Does PCA SKIN have clinical data for the Triple Exfoliation Peel Pads? Yes. A 12-week case study of 14 participants across all skin types and tones, including sensitive skin, showed a 48% improvement in hydration, 36% improvement in the appearance of fine lines and wrinkles, and 50% improvement in skin texture by self-assessment. The study was brand-conducted and the sample size is small, so results may not reflect the full range of outcomes across a broader population. Ex-vivo testing also demonstrated increased expression of three markers related to barrier formation and desquamation.
What is the difference between AHAs, BHAs, and PHAs? AHAs (alpha hydroxy acids) like glycolic and lactic acid are water-soluble and work on the skin's surface to loosen dead skin cells and improve texture. BHAs (beta hydroxy acids) like salicylic acid are oil-soluble and can penetrate the pore lining to address congestion. PHAs (polyhydroxy acids) like gluconolactone and lactobionic acid have larger molecules that work more gently at the surface, making them better tolerated by sensitive skin. PHAs also function as humectants, drawing moisture into the skin as they exfoliate.
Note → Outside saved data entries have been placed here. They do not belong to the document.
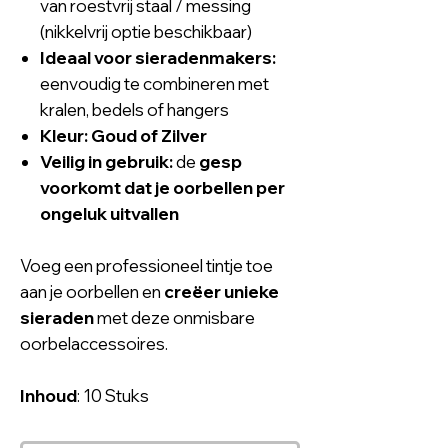
van roestvrij staal / messing
(nikkelvrij optie beschikbaar)
Ideaal voor sieradenmakers:
eenvoudig te combineren met
kralen, bedels of hangers
Kleur: Goud of Zilver
Veilig in gebruik:
de
gesp
voorkomt dat je oorbellen per
ongeluk uitvallen
Voeg een professioneel tintje toe
aan je oorbellen en
creëer unieke
sieraden
met deze onmisbare
oorbelaccessoires.
Inhoud
: 10 Stuks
What is enzymatic exfoliation? Enzymatic exfoliation uses protein-digesting enzymes, often derived from fruits or fermented ingredients, to break down the keratin in dead skin cells rather than using acids to lower the skin's pH. It tends to be gentler than acid exfoliation and is particularly well-suited to sensitive or reactive skin types.
Can I use peel pads with a retinol serum? Not on the same night, particularly when starting out. Both exfoliate and accelerate cell turnover, and combining them before your skin is acclimated increases the risk of irritation and barrier disruption. Use them on alternating nights and allow a few weeks before layering.
Are PCA SKIN products available without a prescription? PCA SKIN is sold through licensed skincare professionals and specialty retailers. The Triple Exfoliation Peel Pads launched exclusively through professional practices and have recently become available on PCA SKIN's direct site. No prescription is required, but the formula is professional-grade, which is reflected in the exfoliation strength and the supporting ingredient system around the acids.
Is Dr. Dennis Gross fragrance-free? No. The Alpha Beta Universal Daily Peel Step 1 contains fragrance (parfum), linalool, and benzyl salicylate. For most people this doesn't cause a reaction, but for sensitive or reactive skin types it's worth factoring in, particularly on an exfoliant that increases skin permeability.
How often should I use exfoliating peel pads? Start at two times per week and increase gradually as your skin adjusts. Most people find two to three times per week is a sustainable cadence for maintenance. Daily use is possible for some skin types but isn't necessary for results and increases the risk of over-exfoliation.